● AIM OF THE TASK: Continue the passage on editing policies and bureaucracy from the point where it stops.

● DOCUMENT PASSAGE:
━━━━━━━━

    You talked about constitution, and two things strike me about that. First, that the constitutive articles are poorly formed and conflict with one another, which are problems. When a person with a particular POV sees that all POVs should be fairly represented, they find it hard to understand why presenting their POV fairly is not permitted, and why the power structure supports that. They aren’t aware that the “old boy network” trumps NPOV, so that editor X, clearly a POV pusher, friendless and not clued in on how to work the system, gets his arse banned, while editor Y, clearly a POV pusher, with lots of friends and clued in, is commended for fighting off “trolls”. Second, a ton of other “policy” documents have spun off from the original consitutive articles, and have created a huge bureaucratic nightmare. There is a huge leap from “you should try to get on” to “you should not breach policy 321B on civility”. On a talkpage the other day I saw a person suggest that the talkpage for KMRFC4 should not have been deleted under section G8 of CSD. Someone else said, no, it was deleted under IAR. And the first guy goes, yeah, okay, if it was under IAR.

    Dude, an admonishment to ignore all the rules if they get in the way is now a statute — a rule in itself!
━━━━━━━━
● RECORD EXCERPTS:

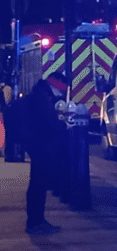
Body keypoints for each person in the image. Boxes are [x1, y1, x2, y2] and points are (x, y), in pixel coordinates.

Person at [23, 74, 67, 234]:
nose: (61, 95)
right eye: (61, 90)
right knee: (38, 185)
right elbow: (48, 123)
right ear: (56, 86)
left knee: (37, 184)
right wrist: (61, 127)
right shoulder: (43, 98)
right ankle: (36, 222)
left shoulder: (39, 94)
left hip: (37, 146)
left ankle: (37, 220)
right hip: (40, 147)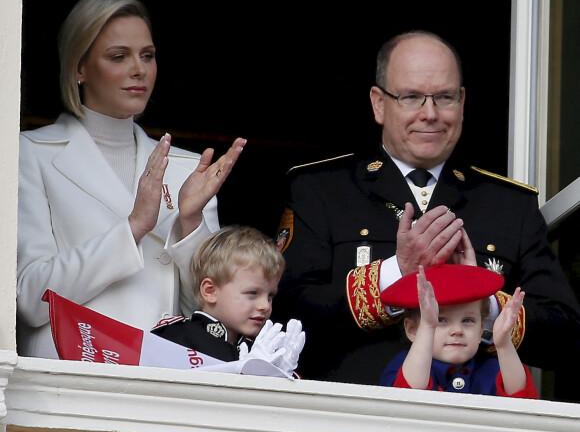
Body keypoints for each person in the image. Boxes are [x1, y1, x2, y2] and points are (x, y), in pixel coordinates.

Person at [16, 0, 244, 432]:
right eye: (118, 57)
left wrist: (187, 223)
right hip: (68, 392)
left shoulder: (188, 170)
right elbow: (29, 297)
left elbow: (214, 313)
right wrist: (134, 228)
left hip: (161, 397)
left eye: (147, 55)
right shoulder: (28, 154)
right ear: (79, 67)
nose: (138, 70)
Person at [273, 29, 580, 388]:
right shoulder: (321, 190)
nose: (430, 113)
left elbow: (568, 336)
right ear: (378, 103)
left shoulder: (509, 205)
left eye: (445, 97)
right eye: (412, 97)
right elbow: (279, 317)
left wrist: (481, 303)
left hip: (474, 430)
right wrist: (396, 272)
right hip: (351, 422)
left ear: (462, 103)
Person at [151, 224, 304, 375]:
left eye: (270, 296)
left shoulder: (263, 350)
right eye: (252, 293)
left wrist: (281, 375)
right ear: (210, 291)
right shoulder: (175, 337)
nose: (265, 305)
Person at [379, 264, 538, 398]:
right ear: (412, 329)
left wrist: (504, 344)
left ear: (481, 328)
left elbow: (522, 402)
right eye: (440, 320)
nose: (457, 330)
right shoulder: (403, 364)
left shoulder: (491, 368)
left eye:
━━━━━━━━
● EXERCISE RESULT:
    In my view, and not being a KoolAider, I know it counts for little, you need to recast the constitutive articles. They are nonsense as they stand and allow too much room for (mis)interpretation. Particularly NPOV. It conflicts with the sources policy really badly. Either you are presenting all views, or you are presenting the orthodox views of the Western world. Britannica has no problem stating that it does the latter. You also need to stop pretending that you have a small open-source workgroup. Give up the idea that you write policies by consensus. Restate the policies that you actually want followed and bin the rest. Shift as many “decisions” as possible into policy and away from OMOV: for instance, adminship should be conferred at an edit or time limit and removed in prescribed circumstances, or as I’ve suggested several times, rotated among active editors; articles should be deleted only on strict criteria, not on the judgement of editors, and not by voting them in or out.

    Also, you very much need to do something about “group ownership” of articles. Some articles — article sets even — are strongly biased to one POV, simply because a group of editors can control them. 3RR was a terribly ill-conceived policy because rather than cool down editwarring, which it does not, it has created a tool for group ownership. If one person opposes another, all that either needs do to impose their view is find one other person to help them group-revert the article. We all know articles like this, and some of the editors involved are not widely moaned about because the moaners are “trolls” but because they are doing something worthy of moaning.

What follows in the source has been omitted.